I mean my company also pays a lot every year just to upgrade us to Windows Enterprise. And to me, going from Chrome to an unpleasant-surprise-free alternative would be similar.

They are more concerned with their public image than innovating. Hence why there are so many defenders of them because their marketing works so well to the tech crowd (just spam "privacy", "freedom", "open source").

There's no grand strategy one can come up with instantly, but their corporate leadership stifled any chance Mozilla could discover the right angles to innovate. With $500M a year, they could've had a sea of strike teams clawing its way towards the right answer. But alas, any such group would suffocate under a top-heavy culture more interested in their image.

> There aren't enough people willing to pay for a web browser in 2020.

Interesting claim, since no browser out there was ever made available for payment in recent history. So if I follow you correctly, there are people willing to support projects on Patreon and shell money on software they find important and worth supporting, but for some reason for a much more sophisticated piece of software like a browser suddenly no such market would exist?

I'd like to see Mozilla seriously try instead of accepting a check from Google every single year while pretending they care about their users' privacy.

> What would you have Mozilla do? They're trying to develop other services that can actually make them money so they don't need Google's money to exist, and people here are shitting on them left and right for this.

charge businesses for Firefox Enterprise Edition, that way businesses are paying for support and funds development towards Firefox.

Fully agree. Charge for compatibility with Windows Enterprise because you know that those people already are willing to pay for privacy improvements.
Do entreprises get charged more for edge or chrome similar business options? Competing with free is hard.
Google Chrome Enterprise exists for this purpose [0].

[0] https://chromeenterprise.google/

> So having Google as the default search engine is the right approach for privacy?

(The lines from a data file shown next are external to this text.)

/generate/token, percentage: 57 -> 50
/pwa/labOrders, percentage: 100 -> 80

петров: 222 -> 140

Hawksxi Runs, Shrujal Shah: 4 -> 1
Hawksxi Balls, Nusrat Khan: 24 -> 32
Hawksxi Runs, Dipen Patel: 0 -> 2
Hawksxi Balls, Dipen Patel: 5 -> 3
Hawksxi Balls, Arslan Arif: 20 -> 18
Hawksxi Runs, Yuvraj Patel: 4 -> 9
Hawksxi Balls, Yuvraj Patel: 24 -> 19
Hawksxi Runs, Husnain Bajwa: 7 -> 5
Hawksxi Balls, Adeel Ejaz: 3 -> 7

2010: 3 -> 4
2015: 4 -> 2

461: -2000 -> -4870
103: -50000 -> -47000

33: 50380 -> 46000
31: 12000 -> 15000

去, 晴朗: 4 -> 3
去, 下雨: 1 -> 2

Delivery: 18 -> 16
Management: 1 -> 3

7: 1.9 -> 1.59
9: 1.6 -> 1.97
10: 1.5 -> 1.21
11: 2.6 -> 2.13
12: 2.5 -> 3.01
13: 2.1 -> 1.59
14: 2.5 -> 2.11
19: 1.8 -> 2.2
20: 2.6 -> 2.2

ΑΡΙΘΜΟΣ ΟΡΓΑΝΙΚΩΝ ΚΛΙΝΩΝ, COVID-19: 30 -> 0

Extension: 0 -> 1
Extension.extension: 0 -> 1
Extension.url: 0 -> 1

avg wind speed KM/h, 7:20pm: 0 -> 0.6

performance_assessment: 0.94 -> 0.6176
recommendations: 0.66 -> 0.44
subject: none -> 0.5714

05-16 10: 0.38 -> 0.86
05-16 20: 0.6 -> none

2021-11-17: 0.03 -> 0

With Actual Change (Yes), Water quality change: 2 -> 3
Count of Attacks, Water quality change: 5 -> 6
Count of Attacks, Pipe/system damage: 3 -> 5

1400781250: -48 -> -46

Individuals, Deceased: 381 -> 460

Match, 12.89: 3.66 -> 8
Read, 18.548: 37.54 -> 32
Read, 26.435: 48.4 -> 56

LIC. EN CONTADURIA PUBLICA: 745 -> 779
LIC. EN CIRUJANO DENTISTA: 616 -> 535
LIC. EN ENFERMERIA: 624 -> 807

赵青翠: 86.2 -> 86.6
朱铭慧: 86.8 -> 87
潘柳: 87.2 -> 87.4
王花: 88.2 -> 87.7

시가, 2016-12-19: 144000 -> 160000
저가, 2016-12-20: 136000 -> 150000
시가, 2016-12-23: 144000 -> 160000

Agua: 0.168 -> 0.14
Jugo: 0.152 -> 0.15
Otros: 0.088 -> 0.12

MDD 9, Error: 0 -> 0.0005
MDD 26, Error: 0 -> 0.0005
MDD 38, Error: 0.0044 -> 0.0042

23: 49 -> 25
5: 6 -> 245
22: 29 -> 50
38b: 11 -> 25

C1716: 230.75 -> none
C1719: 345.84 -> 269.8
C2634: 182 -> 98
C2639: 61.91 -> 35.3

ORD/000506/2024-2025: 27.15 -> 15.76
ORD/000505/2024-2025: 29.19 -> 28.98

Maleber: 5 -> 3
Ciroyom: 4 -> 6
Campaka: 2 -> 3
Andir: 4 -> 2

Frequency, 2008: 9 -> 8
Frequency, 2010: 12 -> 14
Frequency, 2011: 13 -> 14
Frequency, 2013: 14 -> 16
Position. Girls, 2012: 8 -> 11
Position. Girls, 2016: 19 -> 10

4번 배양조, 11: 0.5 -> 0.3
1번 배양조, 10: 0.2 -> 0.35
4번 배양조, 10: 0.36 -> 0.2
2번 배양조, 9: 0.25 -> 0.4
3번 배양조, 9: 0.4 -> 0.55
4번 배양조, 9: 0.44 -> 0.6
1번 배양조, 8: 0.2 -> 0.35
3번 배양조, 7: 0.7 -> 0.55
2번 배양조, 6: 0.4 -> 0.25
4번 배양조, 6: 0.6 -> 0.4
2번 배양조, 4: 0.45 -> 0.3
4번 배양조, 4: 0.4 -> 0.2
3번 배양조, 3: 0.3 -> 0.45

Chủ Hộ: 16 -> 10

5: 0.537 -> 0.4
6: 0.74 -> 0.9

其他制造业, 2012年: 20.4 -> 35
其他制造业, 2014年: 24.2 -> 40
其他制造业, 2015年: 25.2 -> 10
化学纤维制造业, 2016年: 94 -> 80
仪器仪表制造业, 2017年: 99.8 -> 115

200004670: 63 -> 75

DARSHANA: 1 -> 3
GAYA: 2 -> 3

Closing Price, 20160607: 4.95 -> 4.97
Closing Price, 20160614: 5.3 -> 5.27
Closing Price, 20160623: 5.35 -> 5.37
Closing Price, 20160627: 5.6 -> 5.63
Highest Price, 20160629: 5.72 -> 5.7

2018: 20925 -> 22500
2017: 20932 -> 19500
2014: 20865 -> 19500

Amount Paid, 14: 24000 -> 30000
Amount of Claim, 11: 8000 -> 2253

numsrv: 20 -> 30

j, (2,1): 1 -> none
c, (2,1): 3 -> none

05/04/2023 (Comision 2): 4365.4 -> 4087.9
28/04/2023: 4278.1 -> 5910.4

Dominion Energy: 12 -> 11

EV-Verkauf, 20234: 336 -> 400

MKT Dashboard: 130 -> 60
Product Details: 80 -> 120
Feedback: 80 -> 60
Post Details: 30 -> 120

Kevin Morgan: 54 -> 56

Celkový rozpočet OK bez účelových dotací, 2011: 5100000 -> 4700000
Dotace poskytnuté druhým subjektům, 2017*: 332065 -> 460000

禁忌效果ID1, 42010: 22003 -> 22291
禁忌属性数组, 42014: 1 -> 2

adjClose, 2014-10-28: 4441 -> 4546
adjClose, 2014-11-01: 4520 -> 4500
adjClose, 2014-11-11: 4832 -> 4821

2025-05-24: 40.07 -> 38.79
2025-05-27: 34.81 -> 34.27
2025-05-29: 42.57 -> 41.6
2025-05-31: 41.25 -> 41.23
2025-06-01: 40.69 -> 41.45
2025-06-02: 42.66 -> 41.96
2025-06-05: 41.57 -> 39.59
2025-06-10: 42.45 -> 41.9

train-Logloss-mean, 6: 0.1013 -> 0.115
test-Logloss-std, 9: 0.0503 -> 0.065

This and the fact that they signed the deal with Google again makes me lose faith in Mozilla, caring about privacy yet making deals with the devil that is killing them.

I don't like it. I'd rather they moved to DDG. But if I let myself be an optimist for a short while, I can understand the compromise in order to establish a runway while they build up more ethical sources of income.
Id rather they just automatically replace ad units on websites with their own adnetwork making money that way.

Before you have a whinge about that idea, realise that google effectively does this already.

All it would take is for Firefox to say fuck it, you want to serve ads to our users? Fine, but you sell adunits through our network that is focused on privacy, not the network through Google or Facebook.

> I can understand the compromise in order to establish a runway while they build up more ethical sources of income.

When? It's not pragmatism anymore, it has become pure laziness on the part of Mozilla. They have been accepting this business model (being fed by the hand of Google) forever now, instead of seriously trying to achieve financial autonomy. They have lost all credibility if they compromise on that front - it's such a huge conflict of interest.

> Magnifying the public benefit aspects of the Internet is an important goal

Basically "promoting good things is good."